索引节点对象（inode object）

存放具体文件的信息，每个索引节点都有一个索引节点号，这个节点号唯一地表示文件系统中的文件。在内核中的数据结构为 inode。
文件对象（file object）

存放打开文件域进程之间进行交互的有关信息，这类信息仅当进程访问文件期间存在内核内存中。在内核中的数据结构为 files_struct。
目录项对象（dentry object）

存放目录项（文件的特定名称）域对应文件进行链接的有关信息。在内核中的数据结构为 dentry。
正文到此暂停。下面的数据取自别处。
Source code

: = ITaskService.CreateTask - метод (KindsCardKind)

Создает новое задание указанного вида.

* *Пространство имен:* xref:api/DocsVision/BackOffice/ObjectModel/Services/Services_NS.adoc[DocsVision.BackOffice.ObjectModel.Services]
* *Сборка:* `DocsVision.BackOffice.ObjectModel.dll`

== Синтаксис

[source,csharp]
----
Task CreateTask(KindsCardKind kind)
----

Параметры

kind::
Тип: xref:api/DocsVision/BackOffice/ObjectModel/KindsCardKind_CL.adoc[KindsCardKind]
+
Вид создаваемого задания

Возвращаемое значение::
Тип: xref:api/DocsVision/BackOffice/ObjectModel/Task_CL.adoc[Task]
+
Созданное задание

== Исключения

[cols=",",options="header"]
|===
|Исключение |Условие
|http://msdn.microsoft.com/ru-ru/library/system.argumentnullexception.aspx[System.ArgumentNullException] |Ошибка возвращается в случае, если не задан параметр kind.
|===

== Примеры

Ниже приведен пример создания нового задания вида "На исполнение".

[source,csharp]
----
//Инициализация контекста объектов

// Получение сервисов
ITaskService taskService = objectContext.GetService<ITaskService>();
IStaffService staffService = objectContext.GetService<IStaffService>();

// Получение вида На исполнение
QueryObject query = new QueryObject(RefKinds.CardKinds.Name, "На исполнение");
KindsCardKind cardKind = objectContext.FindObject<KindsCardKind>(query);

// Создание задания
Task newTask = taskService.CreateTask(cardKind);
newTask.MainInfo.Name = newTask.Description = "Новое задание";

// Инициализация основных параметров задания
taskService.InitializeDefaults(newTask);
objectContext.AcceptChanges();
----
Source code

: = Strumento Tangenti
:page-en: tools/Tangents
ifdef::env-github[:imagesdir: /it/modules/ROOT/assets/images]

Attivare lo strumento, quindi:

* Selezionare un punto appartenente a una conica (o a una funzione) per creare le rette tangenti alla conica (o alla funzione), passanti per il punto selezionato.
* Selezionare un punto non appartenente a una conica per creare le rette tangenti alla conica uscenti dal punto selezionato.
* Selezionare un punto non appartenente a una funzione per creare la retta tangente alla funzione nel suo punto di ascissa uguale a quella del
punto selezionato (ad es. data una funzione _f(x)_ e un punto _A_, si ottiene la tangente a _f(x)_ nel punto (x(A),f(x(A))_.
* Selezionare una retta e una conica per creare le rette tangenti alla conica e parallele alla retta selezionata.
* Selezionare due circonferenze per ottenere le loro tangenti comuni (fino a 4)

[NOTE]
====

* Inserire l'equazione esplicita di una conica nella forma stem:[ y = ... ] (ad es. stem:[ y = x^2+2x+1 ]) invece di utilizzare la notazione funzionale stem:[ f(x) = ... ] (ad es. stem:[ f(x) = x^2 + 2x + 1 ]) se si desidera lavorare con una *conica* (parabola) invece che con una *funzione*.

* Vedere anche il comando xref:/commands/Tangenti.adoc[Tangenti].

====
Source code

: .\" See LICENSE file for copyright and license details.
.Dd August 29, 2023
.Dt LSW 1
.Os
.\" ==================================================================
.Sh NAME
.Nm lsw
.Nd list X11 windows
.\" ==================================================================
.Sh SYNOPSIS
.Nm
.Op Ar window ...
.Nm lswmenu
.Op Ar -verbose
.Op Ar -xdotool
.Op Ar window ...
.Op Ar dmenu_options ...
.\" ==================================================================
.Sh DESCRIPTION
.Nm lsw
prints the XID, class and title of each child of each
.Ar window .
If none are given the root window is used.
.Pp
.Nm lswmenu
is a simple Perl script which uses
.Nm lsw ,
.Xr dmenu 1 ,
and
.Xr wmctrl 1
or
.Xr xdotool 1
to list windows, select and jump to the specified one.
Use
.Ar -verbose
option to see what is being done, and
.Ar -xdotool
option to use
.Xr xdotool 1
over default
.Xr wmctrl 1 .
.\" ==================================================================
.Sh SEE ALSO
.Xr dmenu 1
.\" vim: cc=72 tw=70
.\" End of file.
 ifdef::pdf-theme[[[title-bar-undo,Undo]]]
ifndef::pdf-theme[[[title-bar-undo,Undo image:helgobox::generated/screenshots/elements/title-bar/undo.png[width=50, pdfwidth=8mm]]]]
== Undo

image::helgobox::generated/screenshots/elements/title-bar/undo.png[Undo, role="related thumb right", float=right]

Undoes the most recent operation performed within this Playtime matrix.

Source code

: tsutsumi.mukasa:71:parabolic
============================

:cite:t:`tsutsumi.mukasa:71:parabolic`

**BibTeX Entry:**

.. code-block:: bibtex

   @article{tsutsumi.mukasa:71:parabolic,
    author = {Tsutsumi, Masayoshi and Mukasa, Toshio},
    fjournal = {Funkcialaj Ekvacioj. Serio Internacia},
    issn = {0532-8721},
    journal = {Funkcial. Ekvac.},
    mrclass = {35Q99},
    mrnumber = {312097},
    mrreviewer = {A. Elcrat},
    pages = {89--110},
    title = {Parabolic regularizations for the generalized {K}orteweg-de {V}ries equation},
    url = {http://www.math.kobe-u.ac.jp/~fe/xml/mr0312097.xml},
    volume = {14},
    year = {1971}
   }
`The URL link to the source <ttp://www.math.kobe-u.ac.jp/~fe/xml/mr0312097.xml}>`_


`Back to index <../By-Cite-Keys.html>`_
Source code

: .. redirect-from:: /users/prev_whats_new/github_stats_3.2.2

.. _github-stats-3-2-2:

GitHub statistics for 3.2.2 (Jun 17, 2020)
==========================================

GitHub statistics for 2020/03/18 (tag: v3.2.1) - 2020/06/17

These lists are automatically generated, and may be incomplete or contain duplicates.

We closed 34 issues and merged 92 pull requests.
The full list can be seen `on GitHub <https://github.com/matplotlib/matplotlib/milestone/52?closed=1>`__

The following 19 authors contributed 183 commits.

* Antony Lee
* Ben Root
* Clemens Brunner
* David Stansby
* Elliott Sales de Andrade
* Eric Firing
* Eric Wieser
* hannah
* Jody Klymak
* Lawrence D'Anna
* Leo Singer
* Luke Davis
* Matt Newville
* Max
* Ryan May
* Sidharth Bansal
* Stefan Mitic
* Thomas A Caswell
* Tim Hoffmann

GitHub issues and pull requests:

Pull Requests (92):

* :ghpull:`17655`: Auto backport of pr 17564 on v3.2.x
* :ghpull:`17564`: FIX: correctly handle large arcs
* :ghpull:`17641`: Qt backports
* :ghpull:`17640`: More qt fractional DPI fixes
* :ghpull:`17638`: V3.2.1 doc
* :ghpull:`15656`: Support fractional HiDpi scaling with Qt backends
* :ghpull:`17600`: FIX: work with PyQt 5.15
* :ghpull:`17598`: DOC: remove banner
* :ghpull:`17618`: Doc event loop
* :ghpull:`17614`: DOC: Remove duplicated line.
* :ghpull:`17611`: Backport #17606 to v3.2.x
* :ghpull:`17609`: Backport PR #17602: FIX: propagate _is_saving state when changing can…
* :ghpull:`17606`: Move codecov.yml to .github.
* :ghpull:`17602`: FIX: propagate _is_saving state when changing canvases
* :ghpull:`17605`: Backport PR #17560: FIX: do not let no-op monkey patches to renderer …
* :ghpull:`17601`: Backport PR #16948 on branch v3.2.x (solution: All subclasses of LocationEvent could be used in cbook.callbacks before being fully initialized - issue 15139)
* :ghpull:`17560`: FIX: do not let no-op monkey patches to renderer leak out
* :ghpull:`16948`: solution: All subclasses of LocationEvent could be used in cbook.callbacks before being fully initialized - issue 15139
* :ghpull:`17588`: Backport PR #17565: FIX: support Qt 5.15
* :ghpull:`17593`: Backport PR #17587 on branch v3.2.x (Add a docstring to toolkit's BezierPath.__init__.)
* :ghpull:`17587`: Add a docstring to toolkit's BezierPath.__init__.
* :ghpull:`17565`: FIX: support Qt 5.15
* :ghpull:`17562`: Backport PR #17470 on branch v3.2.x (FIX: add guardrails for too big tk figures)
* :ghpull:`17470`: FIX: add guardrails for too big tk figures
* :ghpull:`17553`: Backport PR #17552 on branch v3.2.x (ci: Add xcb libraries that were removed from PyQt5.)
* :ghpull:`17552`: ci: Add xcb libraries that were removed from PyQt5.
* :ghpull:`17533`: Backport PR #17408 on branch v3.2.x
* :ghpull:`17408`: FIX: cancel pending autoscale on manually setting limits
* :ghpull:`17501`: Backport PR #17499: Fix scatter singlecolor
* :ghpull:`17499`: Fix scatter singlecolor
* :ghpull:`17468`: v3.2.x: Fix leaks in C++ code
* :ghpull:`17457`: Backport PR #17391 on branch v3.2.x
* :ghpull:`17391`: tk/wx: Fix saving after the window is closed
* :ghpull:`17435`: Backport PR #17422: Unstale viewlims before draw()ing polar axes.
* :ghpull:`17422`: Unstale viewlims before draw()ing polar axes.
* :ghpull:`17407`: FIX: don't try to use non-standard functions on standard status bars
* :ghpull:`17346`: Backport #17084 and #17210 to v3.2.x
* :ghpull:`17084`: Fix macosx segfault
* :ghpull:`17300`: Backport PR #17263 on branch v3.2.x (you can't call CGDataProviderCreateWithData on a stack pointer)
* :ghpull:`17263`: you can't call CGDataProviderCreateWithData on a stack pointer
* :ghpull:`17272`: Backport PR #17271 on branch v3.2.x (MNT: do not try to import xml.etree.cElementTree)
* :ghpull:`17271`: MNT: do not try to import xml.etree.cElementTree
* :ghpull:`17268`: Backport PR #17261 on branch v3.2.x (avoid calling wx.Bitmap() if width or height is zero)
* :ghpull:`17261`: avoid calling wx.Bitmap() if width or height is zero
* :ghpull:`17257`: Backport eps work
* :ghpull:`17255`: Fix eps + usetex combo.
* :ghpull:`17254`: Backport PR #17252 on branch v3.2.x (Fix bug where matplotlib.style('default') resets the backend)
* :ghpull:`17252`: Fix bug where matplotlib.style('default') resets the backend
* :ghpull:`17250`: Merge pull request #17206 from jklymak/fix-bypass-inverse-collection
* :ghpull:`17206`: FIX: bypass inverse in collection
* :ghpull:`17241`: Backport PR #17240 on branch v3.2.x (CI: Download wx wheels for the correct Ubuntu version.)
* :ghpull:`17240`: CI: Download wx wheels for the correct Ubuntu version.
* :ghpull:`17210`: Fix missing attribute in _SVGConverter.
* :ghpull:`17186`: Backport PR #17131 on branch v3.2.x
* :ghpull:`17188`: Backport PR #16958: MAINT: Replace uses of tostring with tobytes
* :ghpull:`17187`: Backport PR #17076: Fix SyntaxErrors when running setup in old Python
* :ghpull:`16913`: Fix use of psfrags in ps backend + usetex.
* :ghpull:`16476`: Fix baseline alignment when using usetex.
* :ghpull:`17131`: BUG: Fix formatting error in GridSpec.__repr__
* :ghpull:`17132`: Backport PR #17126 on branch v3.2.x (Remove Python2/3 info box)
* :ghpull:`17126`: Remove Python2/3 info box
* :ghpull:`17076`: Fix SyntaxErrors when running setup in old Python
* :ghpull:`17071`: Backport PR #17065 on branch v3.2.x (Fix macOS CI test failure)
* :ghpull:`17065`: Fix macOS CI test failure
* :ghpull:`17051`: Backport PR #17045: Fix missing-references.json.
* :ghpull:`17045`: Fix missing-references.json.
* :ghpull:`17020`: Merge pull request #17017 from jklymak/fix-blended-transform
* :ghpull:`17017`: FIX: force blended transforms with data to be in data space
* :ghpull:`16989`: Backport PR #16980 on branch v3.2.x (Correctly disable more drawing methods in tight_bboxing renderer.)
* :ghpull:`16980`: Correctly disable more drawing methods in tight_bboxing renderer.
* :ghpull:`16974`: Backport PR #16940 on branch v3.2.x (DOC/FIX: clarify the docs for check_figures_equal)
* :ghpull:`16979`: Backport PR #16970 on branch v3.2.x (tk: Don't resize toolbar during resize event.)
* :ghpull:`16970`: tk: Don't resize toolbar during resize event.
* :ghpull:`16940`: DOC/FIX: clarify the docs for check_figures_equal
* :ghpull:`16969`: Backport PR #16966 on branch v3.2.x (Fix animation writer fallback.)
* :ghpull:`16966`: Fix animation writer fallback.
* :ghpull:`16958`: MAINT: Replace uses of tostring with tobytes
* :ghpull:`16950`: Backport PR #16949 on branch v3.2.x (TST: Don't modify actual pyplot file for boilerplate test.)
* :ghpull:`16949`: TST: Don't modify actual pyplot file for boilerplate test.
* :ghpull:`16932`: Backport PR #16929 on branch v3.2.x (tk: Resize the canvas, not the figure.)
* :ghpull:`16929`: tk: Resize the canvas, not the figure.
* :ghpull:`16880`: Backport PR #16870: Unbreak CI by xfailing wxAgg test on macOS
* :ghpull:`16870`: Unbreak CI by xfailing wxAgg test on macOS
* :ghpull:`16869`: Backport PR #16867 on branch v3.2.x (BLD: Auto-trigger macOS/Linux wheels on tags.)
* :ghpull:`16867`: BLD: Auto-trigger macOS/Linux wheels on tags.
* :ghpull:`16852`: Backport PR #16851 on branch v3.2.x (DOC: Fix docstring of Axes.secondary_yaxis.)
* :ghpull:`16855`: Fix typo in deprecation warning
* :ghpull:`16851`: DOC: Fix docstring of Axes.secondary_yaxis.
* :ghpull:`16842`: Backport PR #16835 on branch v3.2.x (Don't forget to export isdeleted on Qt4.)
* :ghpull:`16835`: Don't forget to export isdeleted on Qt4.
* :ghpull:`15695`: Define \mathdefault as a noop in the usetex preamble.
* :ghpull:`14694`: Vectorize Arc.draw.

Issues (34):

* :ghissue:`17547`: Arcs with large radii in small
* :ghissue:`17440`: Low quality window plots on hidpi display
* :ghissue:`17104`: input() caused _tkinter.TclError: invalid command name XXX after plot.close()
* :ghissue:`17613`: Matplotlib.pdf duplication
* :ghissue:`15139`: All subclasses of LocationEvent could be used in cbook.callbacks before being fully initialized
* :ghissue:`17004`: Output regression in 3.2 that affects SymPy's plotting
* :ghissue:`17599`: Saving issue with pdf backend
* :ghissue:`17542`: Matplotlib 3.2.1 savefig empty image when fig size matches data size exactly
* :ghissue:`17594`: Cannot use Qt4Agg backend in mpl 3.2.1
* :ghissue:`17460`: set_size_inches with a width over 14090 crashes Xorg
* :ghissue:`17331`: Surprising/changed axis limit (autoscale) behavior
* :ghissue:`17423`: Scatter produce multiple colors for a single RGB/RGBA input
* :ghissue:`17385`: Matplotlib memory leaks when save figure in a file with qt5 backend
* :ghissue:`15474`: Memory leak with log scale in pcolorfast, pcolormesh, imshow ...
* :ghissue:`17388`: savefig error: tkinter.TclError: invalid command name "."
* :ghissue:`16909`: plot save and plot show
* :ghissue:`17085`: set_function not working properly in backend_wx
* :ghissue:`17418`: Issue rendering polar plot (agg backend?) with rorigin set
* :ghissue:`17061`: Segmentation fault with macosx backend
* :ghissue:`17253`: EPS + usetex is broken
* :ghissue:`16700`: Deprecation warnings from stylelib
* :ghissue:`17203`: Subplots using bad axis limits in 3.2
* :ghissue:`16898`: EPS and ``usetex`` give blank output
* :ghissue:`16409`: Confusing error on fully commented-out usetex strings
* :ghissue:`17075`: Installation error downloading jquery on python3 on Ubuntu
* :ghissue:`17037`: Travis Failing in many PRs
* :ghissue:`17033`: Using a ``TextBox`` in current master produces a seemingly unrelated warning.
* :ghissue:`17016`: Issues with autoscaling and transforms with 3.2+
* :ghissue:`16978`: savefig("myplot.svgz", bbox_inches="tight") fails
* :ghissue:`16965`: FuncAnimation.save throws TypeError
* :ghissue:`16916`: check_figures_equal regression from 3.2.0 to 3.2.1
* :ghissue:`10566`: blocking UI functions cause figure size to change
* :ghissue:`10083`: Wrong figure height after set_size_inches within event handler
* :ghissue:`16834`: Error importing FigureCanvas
下面我们看看进程怎样与文件进行交互。三个不同的进程已经打开同一个文件，其中两个进程使用同一个硬链接，这样每个进程都有自己的文件对象，但只需要两个目录项对象，每个硬链接对应一个目录项，这两个目录项指向同一个索引节点，该索引节点表示超级块以及随后的普通磁盘文件。

VFS 的数据结构

这节介绍 VFS 相关的数据结构及其关系。这些数据结构都是通过 slub 描述符分配内存空间。我们先看看整体的关系图。

super_block

struct super_block {
	struct list_head	s_list;		/* Keep this first */ // 所有文件系统的 sb 组成以
	dev_t			s_dev;		/* search index; _not_ kdev_t */ // 设备标识符
	unsigned char		s_blocksize_bits; // 以位为单位的块大小
	unsigned long		s_blocksize; // 以字节为单位的块大小
	loff_t			s_maxbytes;	/* Max file size */
	struct file_system_type	*s_type; // 文件系统的类型
	const struct super_operations	*s_op; // 超级块方法
	const struct dquot_operations	*dq_op; // 磁盘限额处理方法
	const struct quotactl_ops	*s_qcop; // 磁盘限额管理方法（？）
	const struct export_operations *s_export_op; // 网络文件系统使用的输出操作
	unsigned long		s_flags; // 安装标志
	unsigned long		s_iflags;	/* internal SB_I_* flags */
	unsigned long		s_magic; // 文件系统的魔数
	struct dentry		*s_root; // 文件系统根目录的目录项对象
	struct rw_semaphore	s_umount; // 卸载使用的信号量
	int			s_count; // 引用计数器
	atomic_t		s_active; // 此即引用计数器

    ...

	/*
	 * Keep s_fs_info, s_time_gran, s_fsnotify_mask, and
	 * s_fsnotify_marks together for cache efficiency. They are frequently
	 * accessed and rarely modified.
	 */
	void			*s_fs_info;	/* Filesystem private info */ // 指向特定文件系统的超级块信息的指针

	...

	char			s_id[32];	/* Informational name */
	uuid_t			s_uuid;		/* UUID */

	...

	const struct dentry_operations *s_d_op; /* default d_op for dentries */

	/*
	 * The list_lru structure is essentially just a pointer to a table
	 * of per-node lru lists, each of which has its own spinlock.
	 * There is no need to put them into separate cachelines.
	 */
	struct list_lru		s_dentry_lru;
	struct list_lru		s_inode_lru;
	struct rcu_head		rcu;
	struct work_struct	destroy_work;

	struct mutex		s_sync_lock;	/* sync serialisation lock */

	/*
	 * Indicates how deep in a filesystem stack this SB is
	 */
	int s_stack_depth;

	/* s_inode_list_lock protects s_inodes */
	spinlock_t		s_inode_list_lock ____cacheline_aligned_in_smp;
	struct list_head	s_inodes;	/* all inodes */ // 所有索引节点的链表

	spinlock_t		s_inode_wblist_lock;
	struct list_head	s_inodes_wb;	/* writeback inodes */
} __randomize_layout;

s_fs_info 成员变量指向特定文件系统的超级块信息，如果使用的实际文件系统是 Ext2，那么 s_fs_info 指向 ext2_sb_info，该结构包含磁盘分配位掩码和其他与 VFS 通用文件模型无关的数据。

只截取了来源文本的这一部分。